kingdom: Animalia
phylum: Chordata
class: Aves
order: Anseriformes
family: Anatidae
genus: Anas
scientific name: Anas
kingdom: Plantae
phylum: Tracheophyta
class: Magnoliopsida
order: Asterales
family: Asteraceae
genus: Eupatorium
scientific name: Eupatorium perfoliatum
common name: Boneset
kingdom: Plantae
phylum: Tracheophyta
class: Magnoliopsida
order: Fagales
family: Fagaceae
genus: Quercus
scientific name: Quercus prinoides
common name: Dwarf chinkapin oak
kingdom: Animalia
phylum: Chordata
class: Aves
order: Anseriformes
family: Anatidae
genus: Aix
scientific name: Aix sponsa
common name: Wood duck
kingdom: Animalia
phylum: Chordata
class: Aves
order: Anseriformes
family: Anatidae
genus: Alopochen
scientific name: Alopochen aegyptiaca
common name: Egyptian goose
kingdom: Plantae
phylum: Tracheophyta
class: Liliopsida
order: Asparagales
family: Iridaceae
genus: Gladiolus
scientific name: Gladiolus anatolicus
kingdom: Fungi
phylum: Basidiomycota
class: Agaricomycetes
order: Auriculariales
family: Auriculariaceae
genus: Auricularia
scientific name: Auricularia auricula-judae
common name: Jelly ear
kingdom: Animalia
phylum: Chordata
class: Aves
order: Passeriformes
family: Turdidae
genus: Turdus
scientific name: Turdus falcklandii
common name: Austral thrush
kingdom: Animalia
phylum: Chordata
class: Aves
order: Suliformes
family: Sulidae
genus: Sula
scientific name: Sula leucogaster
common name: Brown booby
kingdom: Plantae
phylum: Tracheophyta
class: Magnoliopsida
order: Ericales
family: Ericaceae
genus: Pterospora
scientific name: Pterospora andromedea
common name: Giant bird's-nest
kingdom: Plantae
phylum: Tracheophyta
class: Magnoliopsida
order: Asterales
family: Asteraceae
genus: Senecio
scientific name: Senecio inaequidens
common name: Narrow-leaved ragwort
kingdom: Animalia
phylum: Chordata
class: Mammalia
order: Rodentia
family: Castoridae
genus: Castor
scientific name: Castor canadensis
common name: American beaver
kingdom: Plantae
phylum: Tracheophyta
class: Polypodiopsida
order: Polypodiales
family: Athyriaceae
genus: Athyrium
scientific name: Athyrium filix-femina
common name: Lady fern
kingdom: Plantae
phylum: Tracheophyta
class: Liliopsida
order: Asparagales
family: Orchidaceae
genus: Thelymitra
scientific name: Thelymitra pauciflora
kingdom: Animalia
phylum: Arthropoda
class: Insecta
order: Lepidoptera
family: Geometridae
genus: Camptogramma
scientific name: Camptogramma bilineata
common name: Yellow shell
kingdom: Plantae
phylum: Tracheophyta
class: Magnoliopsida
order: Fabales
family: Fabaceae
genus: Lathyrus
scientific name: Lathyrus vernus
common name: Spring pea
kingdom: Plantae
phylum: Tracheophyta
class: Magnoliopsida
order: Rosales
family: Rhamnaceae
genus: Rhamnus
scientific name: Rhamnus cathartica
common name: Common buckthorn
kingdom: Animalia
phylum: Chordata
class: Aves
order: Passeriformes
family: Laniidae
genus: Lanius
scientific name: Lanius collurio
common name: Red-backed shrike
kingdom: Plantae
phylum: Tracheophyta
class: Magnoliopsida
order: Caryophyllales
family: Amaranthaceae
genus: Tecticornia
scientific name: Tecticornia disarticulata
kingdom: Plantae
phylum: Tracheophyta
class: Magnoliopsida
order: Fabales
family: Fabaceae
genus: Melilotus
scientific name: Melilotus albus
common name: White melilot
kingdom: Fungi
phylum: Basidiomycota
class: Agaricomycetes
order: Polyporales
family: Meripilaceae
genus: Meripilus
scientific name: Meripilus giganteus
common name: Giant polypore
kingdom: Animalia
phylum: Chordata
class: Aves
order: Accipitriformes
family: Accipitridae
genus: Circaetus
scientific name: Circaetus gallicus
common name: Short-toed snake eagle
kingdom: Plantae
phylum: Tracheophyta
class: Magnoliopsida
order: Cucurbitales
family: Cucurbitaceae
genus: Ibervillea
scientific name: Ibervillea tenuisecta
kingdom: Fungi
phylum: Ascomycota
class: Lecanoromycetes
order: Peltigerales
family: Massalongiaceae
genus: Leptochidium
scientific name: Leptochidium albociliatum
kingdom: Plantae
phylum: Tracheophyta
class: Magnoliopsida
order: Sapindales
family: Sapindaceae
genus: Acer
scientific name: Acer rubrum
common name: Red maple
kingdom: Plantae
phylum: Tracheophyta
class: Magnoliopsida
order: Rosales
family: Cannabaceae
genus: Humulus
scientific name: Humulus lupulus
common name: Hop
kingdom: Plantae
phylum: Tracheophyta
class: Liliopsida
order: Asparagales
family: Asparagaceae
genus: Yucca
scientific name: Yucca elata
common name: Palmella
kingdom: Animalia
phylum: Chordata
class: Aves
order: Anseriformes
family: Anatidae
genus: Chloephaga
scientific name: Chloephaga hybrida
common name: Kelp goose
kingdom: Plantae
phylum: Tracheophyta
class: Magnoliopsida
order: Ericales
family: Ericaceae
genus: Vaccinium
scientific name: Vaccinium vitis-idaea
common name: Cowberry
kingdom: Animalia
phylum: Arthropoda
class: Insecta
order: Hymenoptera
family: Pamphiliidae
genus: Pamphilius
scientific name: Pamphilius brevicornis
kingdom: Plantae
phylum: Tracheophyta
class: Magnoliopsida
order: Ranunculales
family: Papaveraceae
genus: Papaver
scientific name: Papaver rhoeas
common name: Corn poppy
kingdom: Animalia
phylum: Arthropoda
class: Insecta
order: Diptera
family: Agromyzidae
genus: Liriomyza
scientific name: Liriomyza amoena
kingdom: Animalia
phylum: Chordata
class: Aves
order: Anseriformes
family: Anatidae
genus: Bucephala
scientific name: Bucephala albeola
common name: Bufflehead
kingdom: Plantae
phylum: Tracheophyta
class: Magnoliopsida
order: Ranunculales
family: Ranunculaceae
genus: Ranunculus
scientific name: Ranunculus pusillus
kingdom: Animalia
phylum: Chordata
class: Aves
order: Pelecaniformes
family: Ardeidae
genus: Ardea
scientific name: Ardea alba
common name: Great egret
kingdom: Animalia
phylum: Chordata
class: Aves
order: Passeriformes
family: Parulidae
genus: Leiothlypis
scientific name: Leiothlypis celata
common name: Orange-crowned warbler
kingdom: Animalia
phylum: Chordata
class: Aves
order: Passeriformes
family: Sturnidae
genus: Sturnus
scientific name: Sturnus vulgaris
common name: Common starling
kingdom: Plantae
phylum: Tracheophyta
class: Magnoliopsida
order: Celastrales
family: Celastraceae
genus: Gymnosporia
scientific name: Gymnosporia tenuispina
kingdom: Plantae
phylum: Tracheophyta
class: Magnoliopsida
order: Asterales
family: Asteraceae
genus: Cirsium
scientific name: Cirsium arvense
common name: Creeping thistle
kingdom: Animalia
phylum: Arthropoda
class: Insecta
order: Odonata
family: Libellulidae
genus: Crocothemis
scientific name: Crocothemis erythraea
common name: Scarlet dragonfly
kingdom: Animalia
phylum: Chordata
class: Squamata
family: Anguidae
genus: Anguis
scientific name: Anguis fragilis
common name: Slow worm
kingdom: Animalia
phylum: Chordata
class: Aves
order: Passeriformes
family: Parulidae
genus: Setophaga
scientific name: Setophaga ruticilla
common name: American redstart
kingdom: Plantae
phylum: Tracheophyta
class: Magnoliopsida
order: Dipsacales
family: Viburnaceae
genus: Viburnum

==================================================

## Task prompt
Copy the items word for word, starting at their first line and ending at the line that contains "order: Fagales". Include both of those lines.

## Full answer
kingdom: Animalia
phylum: Chordata
class: Aves
order: Anseriformes
family: Anatidae
genus: Anas
scientific name: Anas
kingdom: Plantae
phylum: Tracheophyta
class: Magnoliopsida
order: Asterales
family: Asteraceae
genus: Eupatorium
scientific name: Eupatorium perfoliatum
common name: Boneset
kingdom: Plantae
phylum: Tracheophyta
class: Magnoliopsida
order: Fagales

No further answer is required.